**Assigned task:**
Change "Descripción" to "Resumen" in the entries, starting at the first line and ending at the line that contains "de otra manera!". Give back only those lines, with nothing else altered.

**Given data:**
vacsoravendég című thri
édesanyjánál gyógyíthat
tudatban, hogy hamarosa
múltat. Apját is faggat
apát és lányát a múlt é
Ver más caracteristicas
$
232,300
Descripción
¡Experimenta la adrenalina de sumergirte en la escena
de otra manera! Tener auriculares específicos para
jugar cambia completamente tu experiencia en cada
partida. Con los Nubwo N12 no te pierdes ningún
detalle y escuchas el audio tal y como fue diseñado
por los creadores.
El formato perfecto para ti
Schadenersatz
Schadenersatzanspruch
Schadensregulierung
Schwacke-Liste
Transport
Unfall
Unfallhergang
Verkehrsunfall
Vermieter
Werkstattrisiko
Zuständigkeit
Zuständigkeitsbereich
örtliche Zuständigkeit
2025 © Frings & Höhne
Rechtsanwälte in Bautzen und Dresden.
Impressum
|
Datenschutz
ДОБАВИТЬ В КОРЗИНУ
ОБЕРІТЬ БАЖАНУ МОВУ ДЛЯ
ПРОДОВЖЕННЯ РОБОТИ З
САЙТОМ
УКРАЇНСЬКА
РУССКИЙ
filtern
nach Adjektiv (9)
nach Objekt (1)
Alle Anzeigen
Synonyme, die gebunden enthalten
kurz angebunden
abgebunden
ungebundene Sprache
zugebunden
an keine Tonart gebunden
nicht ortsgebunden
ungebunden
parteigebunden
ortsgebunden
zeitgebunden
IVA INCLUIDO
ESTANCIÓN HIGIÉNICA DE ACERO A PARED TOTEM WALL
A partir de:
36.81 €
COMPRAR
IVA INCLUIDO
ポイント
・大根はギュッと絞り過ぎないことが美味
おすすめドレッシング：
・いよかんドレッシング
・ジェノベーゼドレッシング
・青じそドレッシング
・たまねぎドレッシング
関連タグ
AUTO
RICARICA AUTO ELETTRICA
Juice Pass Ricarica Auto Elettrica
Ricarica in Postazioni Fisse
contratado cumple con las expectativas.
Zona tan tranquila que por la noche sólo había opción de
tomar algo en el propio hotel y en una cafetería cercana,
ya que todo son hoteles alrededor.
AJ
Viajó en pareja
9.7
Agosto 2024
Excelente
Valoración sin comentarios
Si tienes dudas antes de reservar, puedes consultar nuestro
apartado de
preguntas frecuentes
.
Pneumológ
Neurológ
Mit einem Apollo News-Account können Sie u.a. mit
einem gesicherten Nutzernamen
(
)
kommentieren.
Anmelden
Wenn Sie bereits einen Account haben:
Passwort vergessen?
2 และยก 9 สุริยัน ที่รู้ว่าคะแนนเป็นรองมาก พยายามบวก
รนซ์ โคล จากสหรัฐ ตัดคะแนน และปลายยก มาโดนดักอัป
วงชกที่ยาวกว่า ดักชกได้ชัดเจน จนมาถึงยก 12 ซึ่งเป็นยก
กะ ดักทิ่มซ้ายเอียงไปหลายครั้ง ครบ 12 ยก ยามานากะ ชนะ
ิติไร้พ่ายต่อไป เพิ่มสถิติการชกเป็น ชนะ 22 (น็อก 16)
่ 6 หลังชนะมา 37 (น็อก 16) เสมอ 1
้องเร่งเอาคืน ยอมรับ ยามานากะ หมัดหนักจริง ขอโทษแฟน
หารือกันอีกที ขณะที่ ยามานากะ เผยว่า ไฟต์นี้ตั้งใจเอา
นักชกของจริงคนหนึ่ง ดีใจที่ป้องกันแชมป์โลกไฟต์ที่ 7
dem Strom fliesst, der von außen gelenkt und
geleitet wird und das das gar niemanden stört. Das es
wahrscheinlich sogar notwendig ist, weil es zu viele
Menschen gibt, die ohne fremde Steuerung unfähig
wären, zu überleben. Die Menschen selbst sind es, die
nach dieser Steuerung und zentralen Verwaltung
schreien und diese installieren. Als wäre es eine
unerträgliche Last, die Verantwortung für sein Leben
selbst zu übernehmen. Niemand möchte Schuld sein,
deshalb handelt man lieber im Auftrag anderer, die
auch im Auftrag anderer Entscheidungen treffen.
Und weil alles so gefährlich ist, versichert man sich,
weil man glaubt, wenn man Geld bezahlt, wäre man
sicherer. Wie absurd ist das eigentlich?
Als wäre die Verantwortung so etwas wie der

**Answer section:**
vacsoravendég című thri
édesanyjánál gyógyíthat
tudatban, hogy hamarosa
múltat. Apját is faggat
apát és lányát a múlt é
Ver más caracteristicas
$
232,300
Resumen
¡Experimenta la adrenalina de sumergirte en la escena
de otra manera! Tener auriculares específicos para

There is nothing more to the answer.